Teaching Indigenous history, while having connections with elders and residential school survivors, has created many complications in Weber’s life.
“It’s hard to be a part of an institution that has done so much to hurt … [and] knowing I’m supporting an institution that 100 years ago might have sent me to teach at a residential school,” she said.
“And they’re not doing much to repair.”
The release of historical documents related to residential schools in the Catholic Church’s possession is necessary for any reconciliation to follow, Weber says.
Boycotting the church has taken a toll on her but she says she can still practise her faith in other ways.
“Spirituality and connection to God isn’t found in a building. It’s found inside of us,” Weber said. “I have a heart that was gifted with extreme empathy. So I’m gonna use that to teach my students.”
Dozens of other Catholics are taking to social media to express their conflicting feelings about the church.
Jody Garneau, a B.C. woman whose entire family was raised Catholic, started a Facebook group called Catholics for Truth and Reconciliation.
The page has over 1,000 members.
Catholicism ‘core of who I am’
Theresa Wilson, a Saskatchewan resident who recently sent the Pope a letter, says she feels “angry” and “embarrassed.”
Despite that, she says she will continue attending mass.
“Being Catholic has been a very, very large part of my life from day one,” Wilson said. “That’s kind of the core of who I am.”
But she hopes there will be improvements.
In her letter to Pope Francis, she noted that while she understands the church is making attempts to be a pillar of strength, “Jesus and his disciples were not coming from a place of strength and power.”
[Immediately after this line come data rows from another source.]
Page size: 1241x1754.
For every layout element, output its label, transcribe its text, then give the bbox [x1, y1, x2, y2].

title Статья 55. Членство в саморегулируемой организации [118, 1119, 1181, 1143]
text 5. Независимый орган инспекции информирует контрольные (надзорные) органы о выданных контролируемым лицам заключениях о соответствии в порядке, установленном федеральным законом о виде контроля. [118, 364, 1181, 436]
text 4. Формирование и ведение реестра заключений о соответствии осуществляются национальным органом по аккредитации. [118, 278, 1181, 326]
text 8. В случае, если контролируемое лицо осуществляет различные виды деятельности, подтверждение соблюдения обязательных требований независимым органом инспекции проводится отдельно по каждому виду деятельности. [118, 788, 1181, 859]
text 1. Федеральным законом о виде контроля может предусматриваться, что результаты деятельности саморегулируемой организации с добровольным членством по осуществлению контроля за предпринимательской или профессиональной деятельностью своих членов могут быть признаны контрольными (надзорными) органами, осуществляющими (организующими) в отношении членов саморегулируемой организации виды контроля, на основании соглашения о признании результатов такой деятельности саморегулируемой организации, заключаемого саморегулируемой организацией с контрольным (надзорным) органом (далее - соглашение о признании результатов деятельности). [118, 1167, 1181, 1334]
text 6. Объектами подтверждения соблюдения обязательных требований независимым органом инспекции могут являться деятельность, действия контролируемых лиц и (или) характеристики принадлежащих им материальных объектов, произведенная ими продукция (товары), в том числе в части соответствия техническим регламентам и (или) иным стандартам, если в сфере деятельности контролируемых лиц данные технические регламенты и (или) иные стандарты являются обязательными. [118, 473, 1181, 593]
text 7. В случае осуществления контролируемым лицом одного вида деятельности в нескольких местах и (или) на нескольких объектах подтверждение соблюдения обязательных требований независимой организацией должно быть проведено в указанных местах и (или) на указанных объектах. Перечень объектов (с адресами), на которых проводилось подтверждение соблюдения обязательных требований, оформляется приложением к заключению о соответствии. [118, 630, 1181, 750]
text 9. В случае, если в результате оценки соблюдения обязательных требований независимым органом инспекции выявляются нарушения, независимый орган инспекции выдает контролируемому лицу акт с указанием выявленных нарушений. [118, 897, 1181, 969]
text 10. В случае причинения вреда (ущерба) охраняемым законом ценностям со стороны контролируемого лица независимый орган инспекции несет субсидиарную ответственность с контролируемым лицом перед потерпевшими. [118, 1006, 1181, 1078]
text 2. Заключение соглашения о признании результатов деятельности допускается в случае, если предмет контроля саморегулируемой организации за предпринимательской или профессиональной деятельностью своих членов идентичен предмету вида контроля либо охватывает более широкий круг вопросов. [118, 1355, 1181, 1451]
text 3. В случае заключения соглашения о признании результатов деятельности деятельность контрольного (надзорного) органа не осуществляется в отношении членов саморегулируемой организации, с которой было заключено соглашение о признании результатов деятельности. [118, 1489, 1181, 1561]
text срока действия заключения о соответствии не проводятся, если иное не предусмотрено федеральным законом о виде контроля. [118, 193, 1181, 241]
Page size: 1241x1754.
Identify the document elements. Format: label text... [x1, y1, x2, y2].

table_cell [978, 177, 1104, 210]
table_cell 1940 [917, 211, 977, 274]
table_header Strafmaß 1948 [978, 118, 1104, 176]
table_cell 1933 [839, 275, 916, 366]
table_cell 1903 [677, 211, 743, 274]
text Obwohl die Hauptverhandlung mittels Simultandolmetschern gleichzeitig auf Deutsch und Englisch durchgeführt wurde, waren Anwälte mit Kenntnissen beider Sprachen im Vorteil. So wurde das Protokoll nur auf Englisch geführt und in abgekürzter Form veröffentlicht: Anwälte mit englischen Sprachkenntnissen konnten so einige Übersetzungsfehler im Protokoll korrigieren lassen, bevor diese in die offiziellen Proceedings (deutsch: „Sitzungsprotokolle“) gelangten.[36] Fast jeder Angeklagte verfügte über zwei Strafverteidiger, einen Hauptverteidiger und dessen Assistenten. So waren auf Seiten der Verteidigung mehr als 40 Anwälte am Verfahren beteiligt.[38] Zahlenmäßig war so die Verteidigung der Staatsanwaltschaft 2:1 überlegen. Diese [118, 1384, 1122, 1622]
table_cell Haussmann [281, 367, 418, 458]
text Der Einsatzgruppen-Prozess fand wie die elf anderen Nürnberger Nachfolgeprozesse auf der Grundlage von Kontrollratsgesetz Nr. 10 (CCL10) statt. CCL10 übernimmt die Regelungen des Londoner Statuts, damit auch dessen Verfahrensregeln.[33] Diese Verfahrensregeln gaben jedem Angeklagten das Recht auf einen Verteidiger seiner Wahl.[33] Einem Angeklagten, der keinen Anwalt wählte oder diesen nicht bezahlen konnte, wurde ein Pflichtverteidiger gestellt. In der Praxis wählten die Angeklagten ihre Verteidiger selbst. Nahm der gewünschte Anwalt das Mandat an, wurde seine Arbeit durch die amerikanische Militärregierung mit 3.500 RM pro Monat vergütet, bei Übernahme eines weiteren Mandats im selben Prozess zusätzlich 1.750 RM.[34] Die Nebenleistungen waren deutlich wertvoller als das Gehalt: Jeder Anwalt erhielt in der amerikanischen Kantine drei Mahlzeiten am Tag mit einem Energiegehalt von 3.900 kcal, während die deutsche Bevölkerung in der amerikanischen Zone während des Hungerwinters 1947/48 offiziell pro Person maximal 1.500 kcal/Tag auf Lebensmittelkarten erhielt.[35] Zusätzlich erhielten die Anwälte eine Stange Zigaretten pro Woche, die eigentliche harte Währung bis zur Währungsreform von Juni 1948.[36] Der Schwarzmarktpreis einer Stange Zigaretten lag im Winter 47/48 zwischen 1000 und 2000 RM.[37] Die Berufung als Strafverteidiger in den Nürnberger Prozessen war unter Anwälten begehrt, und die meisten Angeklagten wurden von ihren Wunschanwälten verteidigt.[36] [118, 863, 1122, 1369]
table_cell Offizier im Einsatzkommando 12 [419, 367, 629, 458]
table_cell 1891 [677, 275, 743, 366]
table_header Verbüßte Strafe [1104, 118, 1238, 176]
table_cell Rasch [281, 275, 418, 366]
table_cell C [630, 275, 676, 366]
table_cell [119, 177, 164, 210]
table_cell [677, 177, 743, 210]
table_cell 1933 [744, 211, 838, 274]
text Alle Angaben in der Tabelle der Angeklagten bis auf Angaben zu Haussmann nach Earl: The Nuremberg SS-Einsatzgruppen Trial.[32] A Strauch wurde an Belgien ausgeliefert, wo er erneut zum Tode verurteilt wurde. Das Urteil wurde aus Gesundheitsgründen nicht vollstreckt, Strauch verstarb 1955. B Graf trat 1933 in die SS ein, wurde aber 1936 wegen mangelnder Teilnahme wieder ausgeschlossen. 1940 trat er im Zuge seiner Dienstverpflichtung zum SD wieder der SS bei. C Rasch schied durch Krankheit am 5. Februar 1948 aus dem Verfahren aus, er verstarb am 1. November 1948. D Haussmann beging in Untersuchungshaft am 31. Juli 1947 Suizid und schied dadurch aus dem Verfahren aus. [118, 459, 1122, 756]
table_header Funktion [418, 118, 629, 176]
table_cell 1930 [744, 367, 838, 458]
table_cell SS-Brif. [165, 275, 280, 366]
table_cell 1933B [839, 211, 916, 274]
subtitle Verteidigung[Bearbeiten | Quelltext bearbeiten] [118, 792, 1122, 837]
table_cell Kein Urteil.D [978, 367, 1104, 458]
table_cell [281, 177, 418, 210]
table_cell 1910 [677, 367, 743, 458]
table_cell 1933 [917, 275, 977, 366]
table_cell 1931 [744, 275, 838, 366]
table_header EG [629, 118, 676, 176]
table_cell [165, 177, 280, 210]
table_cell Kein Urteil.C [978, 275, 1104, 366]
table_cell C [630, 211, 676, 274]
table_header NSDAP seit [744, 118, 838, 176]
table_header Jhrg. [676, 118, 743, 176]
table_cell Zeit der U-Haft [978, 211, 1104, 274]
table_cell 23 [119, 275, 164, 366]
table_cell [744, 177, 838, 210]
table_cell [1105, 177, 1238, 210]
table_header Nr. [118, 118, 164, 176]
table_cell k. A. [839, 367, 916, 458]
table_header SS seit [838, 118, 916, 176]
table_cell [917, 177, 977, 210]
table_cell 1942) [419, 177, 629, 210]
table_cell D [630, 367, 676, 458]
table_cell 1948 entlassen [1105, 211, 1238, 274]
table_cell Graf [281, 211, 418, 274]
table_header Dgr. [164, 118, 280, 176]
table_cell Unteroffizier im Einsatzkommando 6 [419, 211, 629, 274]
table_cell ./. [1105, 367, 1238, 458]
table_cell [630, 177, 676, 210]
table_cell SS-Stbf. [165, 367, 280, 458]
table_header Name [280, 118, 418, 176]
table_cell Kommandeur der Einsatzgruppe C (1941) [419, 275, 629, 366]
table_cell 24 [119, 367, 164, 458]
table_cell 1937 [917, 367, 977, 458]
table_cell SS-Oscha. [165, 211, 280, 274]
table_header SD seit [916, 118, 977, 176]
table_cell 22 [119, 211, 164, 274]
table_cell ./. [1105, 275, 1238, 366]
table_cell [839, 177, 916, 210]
“Jesus came from humble beginnings.… In order for reconciliation, as put out by the Truth and Reconciliation Commission, we need to be humble and less defensive,” she wrote.
Wilson encourages other Catholics to reach out to religious leaders to address some of the harm done by the Catholic Church.
“We need to do a lot better than we’re doing now,” she said.
Support is available for anyone affected by the lingering effects of residential school and those who are triggered by the latest reports.
A national Indian Residential School Crisis Line has been set up to provide support for residential school survivors and others affected. People can access emotional and crisis referral services by calling the 24-hour national crisis line: 1-866-925-4419.